4. The cleaning apparatus (10) of claim 2, wherein the second moving member (220) includes a second transverse rail (221), a second longitudinal rail (222), a second transverse driver, and a second longitudinal driver, the second transverse rail (221) being slidably coupled to the second longitudinal rail (222), the second transverse rail (221) being disposed perpendicular to the second longitudinal rail (222) in a horizontal plane, the second transverse rail (221) extending toward the first moving assembly (100), the second transverse rail (221) having a plurality of the second reclaiming members (210) slidably coupled thereto, the second transverse driver being coupled to the second reclaiming members (210) for driving the second reclaiming members (210) along the second transverse rail (221), the second longitudinal driver being coupled to the second transverse rail (221) for driving the second transverse rail (221) along the second longitudinal rail (222).

5. The cleaning apparatus (10) of any one of claims 1-4, wherein the first take-off member (110) is a robot;

And/or, the second material taking component (210) is a manipulator.

6. The cleaning apparatus (10) of any one of claims 1-4, wherein the heating assembly (300) is annular, and wherein a hollow passage of the heating assembly (300) is configured to allow the material to be cleaned to pass therethrough.

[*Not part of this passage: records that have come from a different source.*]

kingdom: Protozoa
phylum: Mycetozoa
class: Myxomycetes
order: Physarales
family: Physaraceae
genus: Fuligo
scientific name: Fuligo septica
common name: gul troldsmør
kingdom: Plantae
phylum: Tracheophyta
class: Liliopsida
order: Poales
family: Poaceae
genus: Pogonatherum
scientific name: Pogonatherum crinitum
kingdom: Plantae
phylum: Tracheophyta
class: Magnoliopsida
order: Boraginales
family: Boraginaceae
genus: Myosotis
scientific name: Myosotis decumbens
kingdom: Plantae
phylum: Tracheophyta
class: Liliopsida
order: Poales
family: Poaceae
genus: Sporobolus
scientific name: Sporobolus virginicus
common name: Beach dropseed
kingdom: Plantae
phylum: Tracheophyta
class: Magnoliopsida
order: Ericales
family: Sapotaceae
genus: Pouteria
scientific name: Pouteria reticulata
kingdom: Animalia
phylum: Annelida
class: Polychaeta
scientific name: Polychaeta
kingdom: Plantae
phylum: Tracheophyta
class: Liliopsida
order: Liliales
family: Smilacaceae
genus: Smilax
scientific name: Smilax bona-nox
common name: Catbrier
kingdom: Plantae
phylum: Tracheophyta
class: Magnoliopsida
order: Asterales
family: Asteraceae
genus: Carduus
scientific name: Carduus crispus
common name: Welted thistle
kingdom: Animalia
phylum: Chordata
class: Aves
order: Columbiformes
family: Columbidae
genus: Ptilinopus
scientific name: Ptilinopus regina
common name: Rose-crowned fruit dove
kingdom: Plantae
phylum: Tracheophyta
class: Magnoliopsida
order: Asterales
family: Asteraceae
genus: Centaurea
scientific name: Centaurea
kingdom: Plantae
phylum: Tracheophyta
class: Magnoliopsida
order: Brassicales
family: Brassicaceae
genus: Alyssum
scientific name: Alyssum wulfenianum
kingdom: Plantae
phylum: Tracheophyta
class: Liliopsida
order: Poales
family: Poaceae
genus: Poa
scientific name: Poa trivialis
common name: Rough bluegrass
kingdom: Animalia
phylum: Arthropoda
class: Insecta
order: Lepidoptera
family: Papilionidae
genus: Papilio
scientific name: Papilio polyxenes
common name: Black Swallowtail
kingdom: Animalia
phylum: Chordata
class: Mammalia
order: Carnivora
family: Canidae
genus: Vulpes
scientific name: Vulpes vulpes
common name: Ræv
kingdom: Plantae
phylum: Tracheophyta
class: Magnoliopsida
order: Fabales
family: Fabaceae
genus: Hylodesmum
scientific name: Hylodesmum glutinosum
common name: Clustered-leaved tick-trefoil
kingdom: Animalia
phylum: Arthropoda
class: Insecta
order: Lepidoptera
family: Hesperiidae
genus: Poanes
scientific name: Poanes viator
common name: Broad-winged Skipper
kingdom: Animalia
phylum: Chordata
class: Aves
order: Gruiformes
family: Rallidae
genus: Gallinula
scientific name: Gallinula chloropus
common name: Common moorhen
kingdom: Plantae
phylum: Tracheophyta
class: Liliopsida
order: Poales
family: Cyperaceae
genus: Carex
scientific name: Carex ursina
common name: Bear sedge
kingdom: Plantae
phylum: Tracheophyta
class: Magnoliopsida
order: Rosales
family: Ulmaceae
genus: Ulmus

7. The cleaning apparatus (10) according to any one of claims 1 to 4, wherein the cleaning apparatus (10) further comprises a first support assembly (130), the first support assembly (130) is disposed below the first material moving assembly (100), and at least one first material placing groove for placing a material to be cleaned is disposed on the first support assembly (130).

8. The cleaning apparatus (10) of claim 7, wherein an inductive component (400) is disposed within the first chute.

9. The cleaning apparatus (10) according to any one of claims 1-6 and 8, wherein the cleaning apparatus (10) further comprises a second support assembly (230), the second support assembly (230) is disposed below the second material moving assembly (200), and at least one second material placing groove for placing cleaned materials is disposed on the second support assembly (230).

10. The cleaning apparatus (10) of claim 9, wherein an inductive component (400) is disposed within the second chute.